# REQUIRED WORK
Copy out, from the entries below, each line holding the string "tail".

Excerpts from a dataset
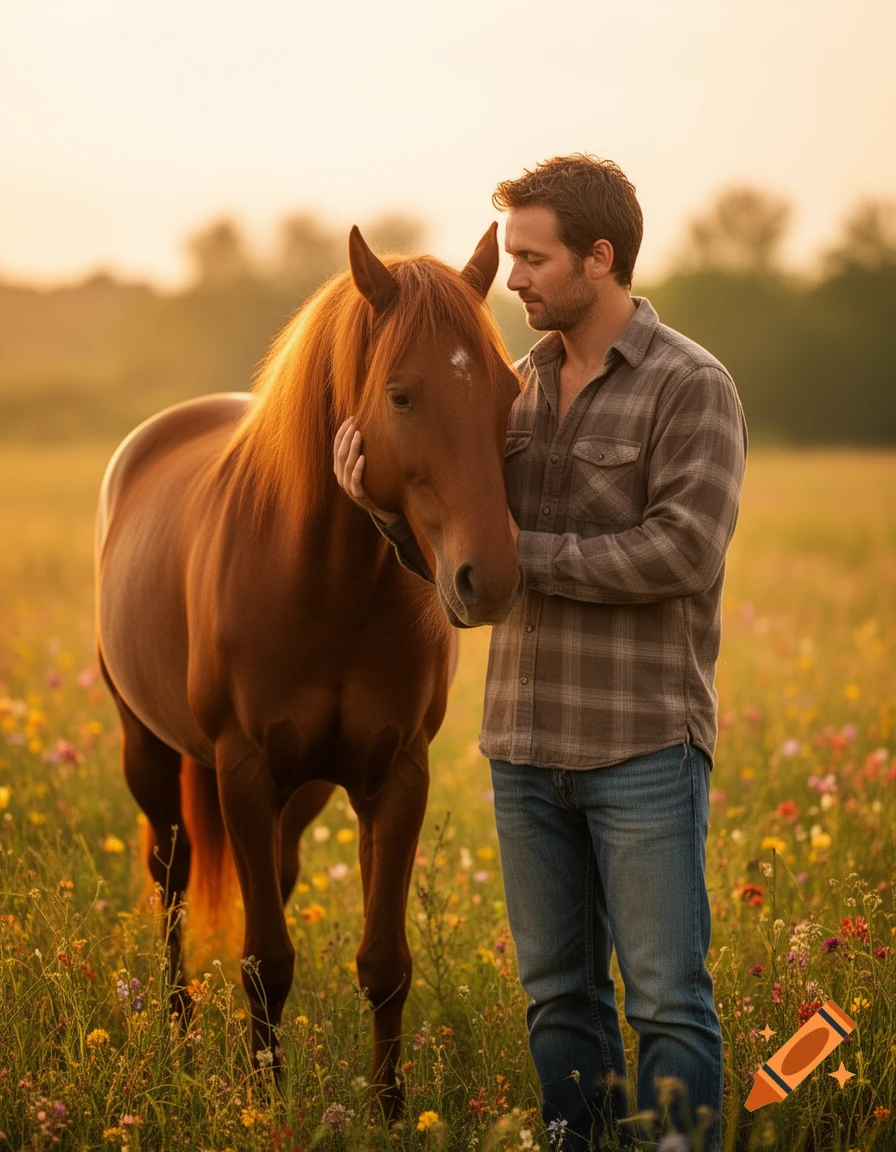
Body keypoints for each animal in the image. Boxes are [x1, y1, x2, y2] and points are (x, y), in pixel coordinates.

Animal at [95, 223, 523, 1115]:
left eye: (506, 390)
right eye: (401, 395)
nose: (490, 578)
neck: (329, 581)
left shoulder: (394, 775)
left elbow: (384, 962)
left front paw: (391, 1110)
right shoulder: (244, 770)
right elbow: (266, 959)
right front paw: (265, 1097)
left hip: (306, 789)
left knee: (276, 875)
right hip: (149, 749)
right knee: (173, 880)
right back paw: (182, 1037)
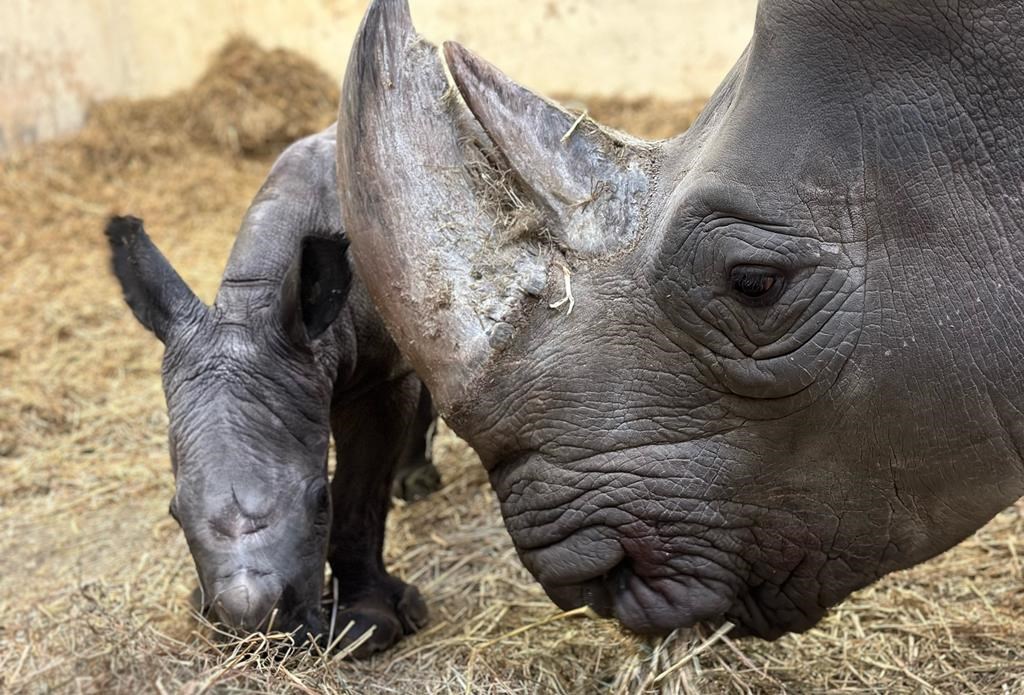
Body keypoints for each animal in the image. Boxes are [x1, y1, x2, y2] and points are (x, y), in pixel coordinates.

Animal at [106, 127, 437, 655]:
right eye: (174, 513)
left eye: (319, 501)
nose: (257, 629)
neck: (252, 301)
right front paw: (203, 610)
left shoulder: (376, 382)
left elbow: (359, 495)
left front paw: (367, 627)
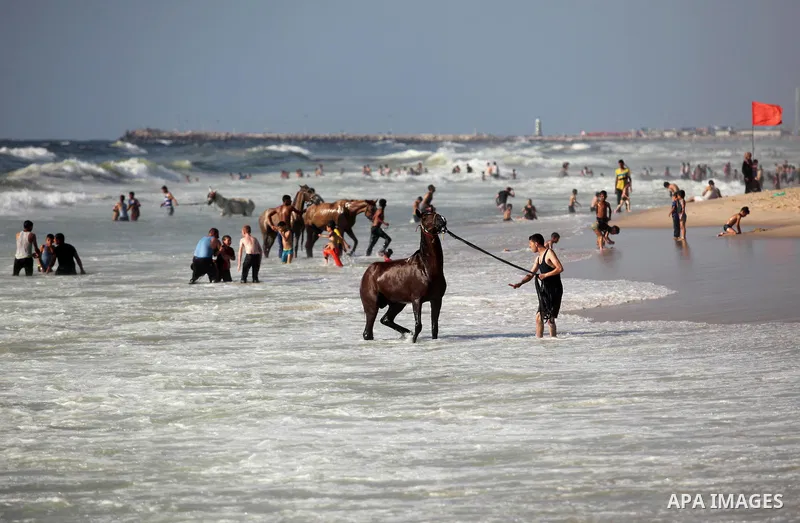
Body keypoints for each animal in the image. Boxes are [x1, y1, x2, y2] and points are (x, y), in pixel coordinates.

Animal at [360, 209, 447, 343]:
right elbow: (418, 325)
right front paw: (413, 340)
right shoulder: (417, 299)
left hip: (397, 303)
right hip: (371, 305)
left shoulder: (437, 299)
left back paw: (406, 332)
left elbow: (434, 327)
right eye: (424, 217)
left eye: (434, 212)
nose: (442, 220)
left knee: (386, 319)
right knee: (367, 332)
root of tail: (368, 271)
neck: (427, 268)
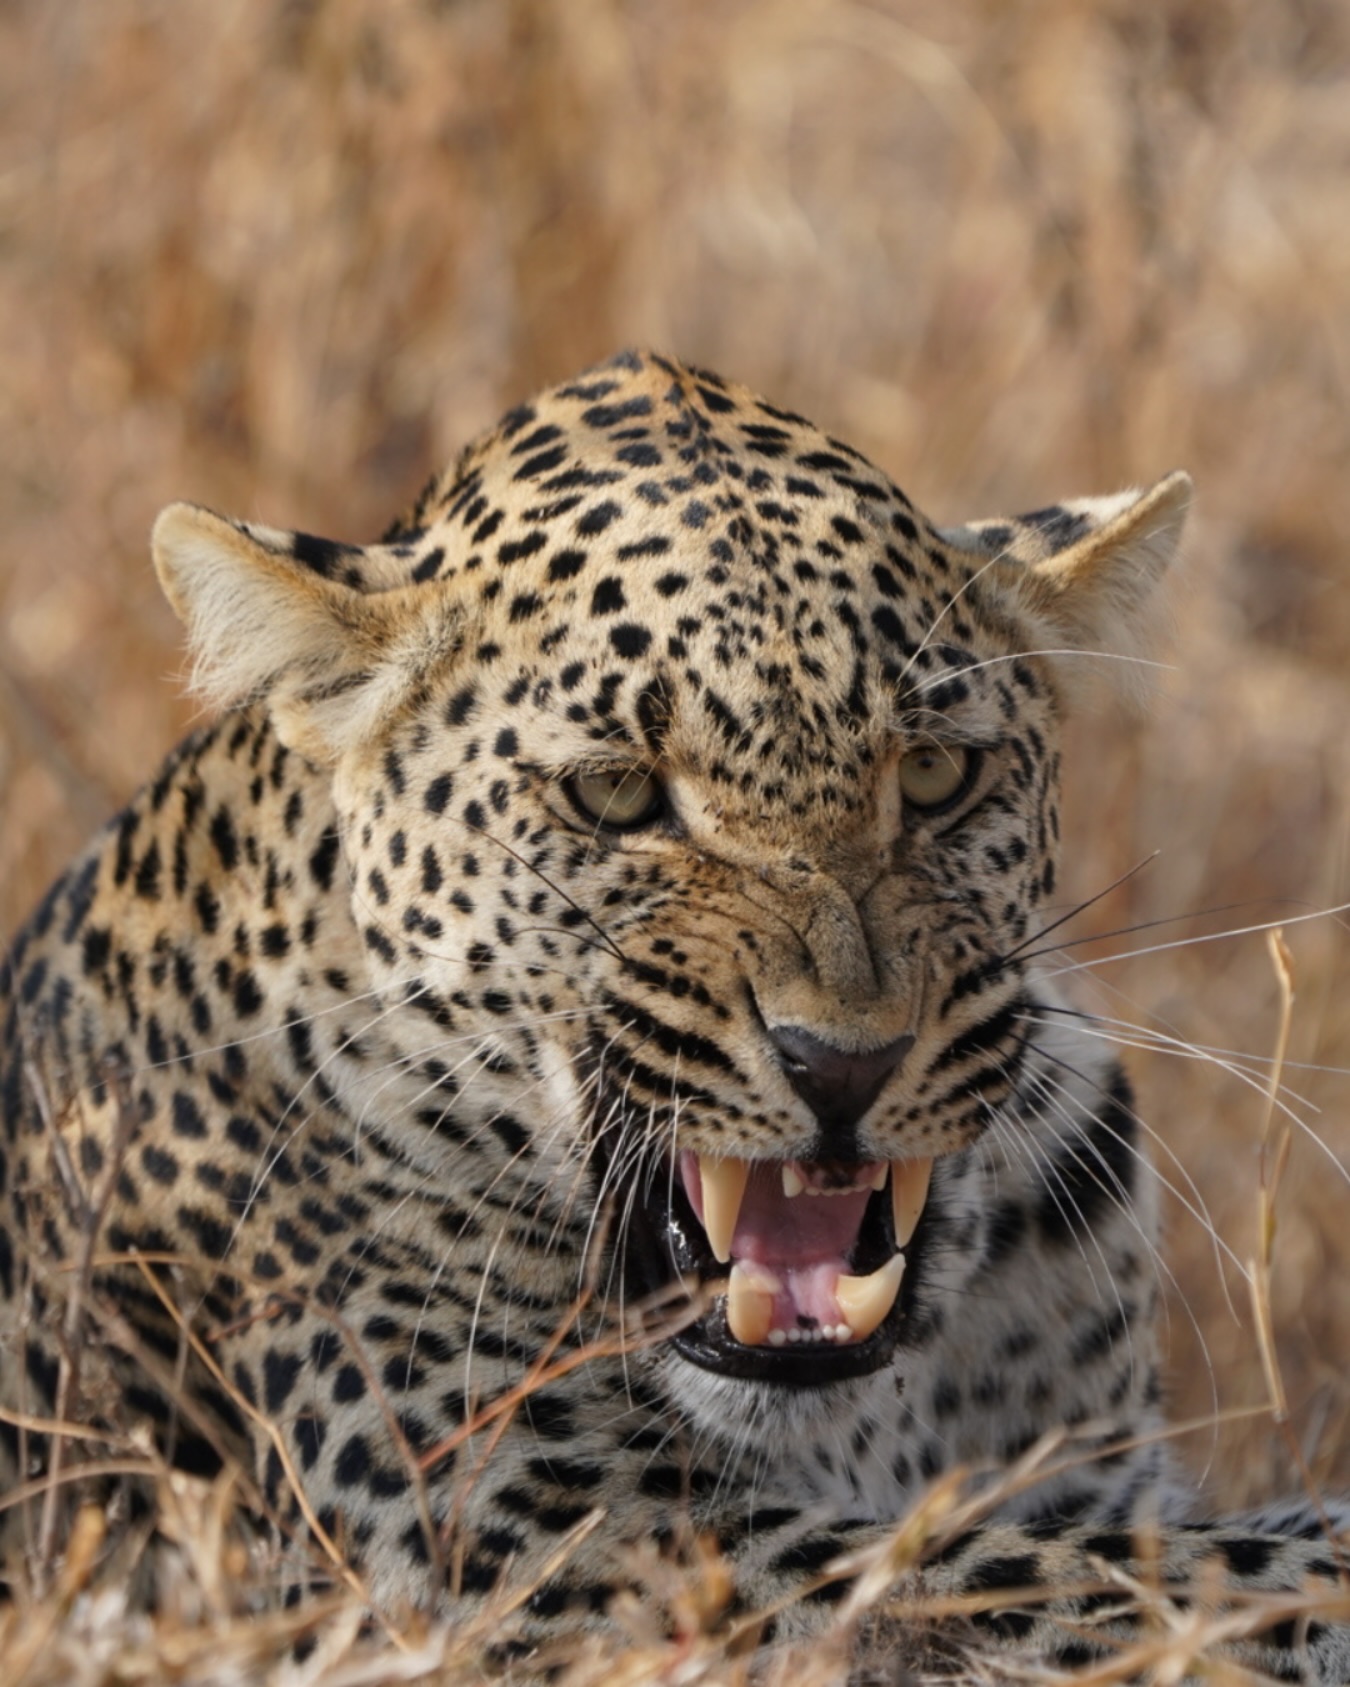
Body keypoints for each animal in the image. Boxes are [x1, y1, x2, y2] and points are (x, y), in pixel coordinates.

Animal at [2, 348, 1348, 1679]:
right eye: (615, 796)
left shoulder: (1097, 1474)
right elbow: (1139, 1584)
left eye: (934, 774)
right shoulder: (544, 1549)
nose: (842, 1065)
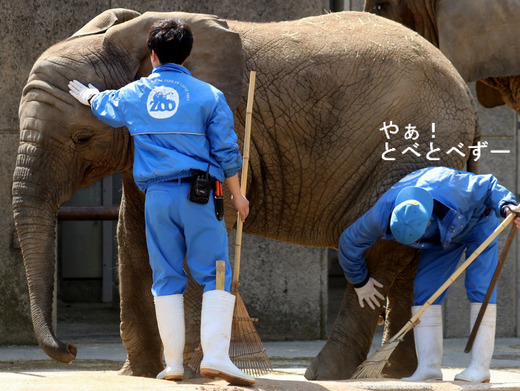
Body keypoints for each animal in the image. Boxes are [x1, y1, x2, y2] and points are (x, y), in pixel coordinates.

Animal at [14, 9, 482, 382]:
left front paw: (192, 372)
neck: (129, 38)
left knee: (380, 247)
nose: (70, 351)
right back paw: (395, 373)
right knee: (410, 256)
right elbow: (132, 238)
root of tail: (467, 96)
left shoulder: (230, 123)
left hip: (409, 152)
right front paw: (141, 375)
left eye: (81, 137)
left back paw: (326, 373)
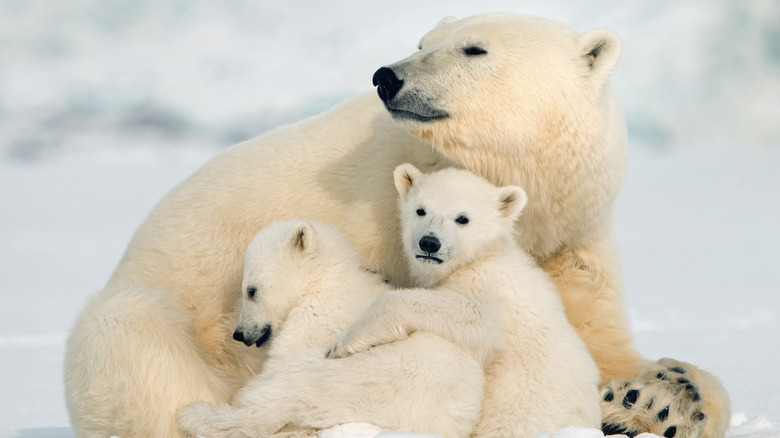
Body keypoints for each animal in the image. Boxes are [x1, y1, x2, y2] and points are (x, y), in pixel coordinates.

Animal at [64, 10, 728, 438]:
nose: (388, 75)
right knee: (132, 337)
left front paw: (655, 399)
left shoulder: (567, 240)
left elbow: (596, 342)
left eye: (474, 48)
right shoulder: (375, 220)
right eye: (423, 38)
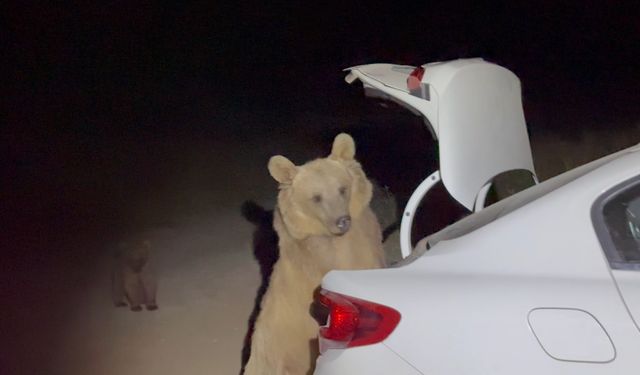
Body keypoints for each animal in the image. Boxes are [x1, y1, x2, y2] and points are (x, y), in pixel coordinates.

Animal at [245, 134, 384, 375]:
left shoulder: (364, 242)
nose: (342, 221)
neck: (333, 242)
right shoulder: (311, 267)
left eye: (342, 188)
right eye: (316, 197)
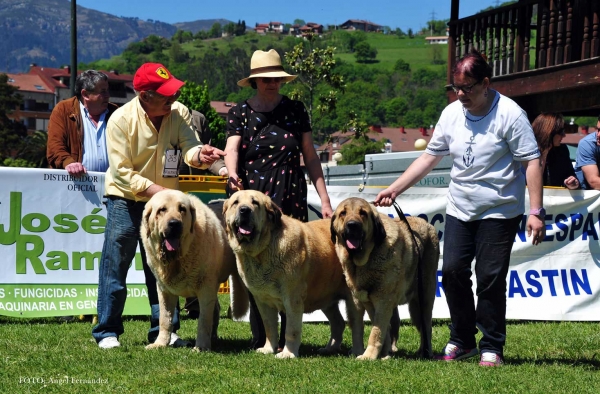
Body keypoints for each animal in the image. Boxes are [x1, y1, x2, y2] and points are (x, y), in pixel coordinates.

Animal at [141, 190, 248, 350]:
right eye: (162, 210)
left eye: (182, 209)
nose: (174, 223)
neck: (178, 259)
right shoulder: (164, 290)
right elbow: (164, 319)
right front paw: (160, 343)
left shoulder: (206, 288)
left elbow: (203, 321)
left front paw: (201, 347)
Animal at [223, 189, 364, 358]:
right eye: (236, 203)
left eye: (255, 203)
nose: (244, 210)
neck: (263, 251)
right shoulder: (262, 301)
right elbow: (269, 327)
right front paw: (268, 349)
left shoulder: (292, 298)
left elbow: (291, 330)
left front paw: (287, 354)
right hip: (326, 297)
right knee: (338, 322)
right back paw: (330, 348)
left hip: (353, 299)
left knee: (356, 325)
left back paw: (357, 352)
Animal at [330, 197, 438, 360]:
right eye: (343, 213)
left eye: (363, 213)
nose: (353, 225)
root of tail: (429, 225)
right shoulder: (370, 303)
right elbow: (382, 330)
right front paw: (384, 354)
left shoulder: (383, 301)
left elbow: (376, 332)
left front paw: (368, 356)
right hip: (414, 307)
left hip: (423, 300)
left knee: (427, 327)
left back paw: (426, 352)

# RESPONSE FOR THIS EXERCISE
root of tail: (368, 271)
root of tail: (467, 96)
root of tail: (429, 225)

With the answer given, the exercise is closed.